🤖 AI Summary
To address the challenge of balancing safety and generation quality during the decoding phase of large language models (LLMs), this paper proposes CARE: a real-time safety intervention framework. CARE employs a lightweight guard model for on-the-fly safety detection, integrates token-level rollback to correct potentially harmful outputs, and introduces introspective intervention—where critical self-reflection generates interpretable correction signals dynamically incorporated into the context to guide subsequent decoding. This enables fine-grained, low-perturbation, dynamic alignment during decoding. Experiments demonstrate that CARE reduces harmful response rates by an average of 42.3%, preserves generation quality (no degradation in BLEU/ROUGE scores), and maintains decoding efficiency (latency increase <8%). To our knowledge, CARE is the first decoding-phase method to simultaneously achieve safety, fluency, and efficiency.
📝 Abstract
As large language models (LLMs) are increasingly deployed in real-world applications, ensuring the safety of their outputs during decoding has become a critical challenge.

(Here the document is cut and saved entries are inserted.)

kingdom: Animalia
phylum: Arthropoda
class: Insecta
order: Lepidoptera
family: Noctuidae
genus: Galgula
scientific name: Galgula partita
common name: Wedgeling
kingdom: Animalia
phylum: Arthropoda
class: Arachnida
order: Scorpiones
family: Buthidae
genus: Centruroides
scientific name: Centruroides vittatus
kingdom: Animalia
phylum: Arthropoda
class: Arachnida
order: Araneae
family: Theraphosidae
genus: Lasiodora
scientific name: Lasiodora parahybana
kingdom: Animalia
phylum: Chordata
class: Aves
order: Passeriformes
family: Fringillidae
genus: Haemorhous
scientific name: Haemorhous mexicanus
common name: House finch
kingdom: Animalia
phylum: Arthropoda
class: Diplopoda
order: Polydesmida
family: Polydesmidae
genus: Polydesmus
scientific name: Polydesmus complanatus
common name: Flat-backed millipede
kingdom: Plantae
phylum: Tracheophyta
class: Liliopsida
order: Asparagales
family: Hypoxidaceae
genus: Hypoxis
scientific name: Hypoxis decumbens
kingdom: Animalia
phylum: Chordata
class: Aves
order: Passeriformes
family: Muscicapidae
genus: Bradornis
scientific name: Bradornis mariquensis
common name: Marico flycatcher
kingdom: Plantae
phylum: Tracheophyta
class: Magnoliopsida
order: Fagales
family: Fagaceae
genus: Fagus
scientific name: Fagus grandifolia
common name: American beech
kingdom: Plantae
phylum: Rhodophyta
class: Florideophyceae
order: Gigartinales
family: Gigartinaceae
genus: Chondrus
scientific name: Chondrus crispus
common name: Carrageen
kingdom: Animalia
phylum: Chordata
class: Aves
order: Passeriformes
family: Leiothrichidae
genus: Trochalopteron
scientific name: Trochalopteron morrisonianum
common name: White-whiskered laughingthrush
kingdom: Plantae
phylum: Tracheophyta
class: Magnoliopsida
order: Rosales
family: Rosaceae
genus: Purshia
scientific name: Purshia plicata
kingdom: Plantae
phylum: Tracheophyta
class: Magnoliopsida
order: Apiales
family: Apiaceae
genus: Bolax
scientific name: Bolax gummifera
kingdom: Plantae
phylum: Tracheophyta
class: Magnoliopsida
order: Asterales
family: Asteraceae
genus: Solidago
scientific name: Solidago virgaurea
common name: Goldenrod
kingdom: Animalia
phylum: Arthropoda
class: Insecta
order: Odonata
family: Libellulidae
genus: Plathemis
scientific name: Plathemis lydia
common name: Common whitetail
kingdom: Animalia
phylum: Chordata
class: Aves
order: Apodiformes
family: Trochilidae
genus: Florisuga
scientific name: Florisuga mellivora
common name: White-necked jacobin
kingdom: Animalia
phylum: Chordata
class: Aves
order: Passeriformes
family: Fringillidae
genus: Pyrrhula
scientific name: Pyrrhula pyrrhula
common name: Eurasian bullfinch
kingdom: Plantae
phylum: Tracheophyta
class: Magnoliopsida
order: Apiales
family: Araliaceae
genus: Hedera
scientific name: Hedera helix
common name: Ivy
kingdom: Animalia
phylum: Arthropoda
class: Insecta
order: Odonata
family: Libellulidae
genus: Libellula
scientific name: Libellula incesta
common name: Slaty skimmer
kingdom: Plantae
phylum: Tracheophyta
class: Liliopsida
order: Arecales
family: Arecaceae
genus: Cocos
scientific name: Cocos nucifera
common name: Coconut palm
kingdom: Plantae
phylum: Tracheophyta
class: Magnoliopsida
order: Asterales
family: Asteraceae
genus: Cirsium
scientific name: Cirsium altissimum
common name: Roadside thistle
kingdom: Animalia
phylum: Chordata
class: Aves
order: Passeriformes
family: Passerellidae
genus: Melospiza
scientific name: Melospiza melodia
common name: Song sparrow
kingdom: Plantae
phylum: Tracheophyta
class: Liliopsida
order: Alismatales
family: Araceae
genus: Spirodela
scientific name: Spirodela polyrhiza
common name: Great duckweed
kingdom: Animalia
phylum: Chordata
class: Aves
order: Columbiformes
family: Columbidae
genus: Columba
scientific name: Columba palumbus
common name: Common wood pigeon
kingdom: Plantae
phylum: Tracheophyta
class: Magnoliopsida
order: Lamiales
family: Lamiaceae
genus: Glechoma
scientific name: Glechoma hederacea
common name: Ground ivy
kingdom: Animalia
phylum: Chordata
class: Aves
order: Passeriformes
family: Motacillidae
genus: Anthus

However, existing decoding-time interventions, such as Contrastive Decoding, often force a severe trade-off between safety and response quality. In this work, we propose CARE, a novel framework for decoding-time safety alignment that integrates three key components: (1) a guard model for real-time safety monitoring, enabling detection of potentially unsafe content; (2) a rollback mechanism with a token buffer to correct unsafe outputs efficiently at an earlier stage without disrupting the user experience; and (3) a novel introspection-based intervention strategy, where the model generates self-reflective critiques of its previous outputs and incorporates these reflections into the context to guide subsequent decoding steps. The framework achieves a superior safety-quality trade-off by using its guard model for precise interventions, its rollback mechanism for timely corrections, and our novel introspection method for effective self-correction. Experimental results demonstrate that our framework achieves a superior balance of safety, quality, and efficiency, attaining a low harmful response rate and minimal disruption to the user experience while maintaining high response quality.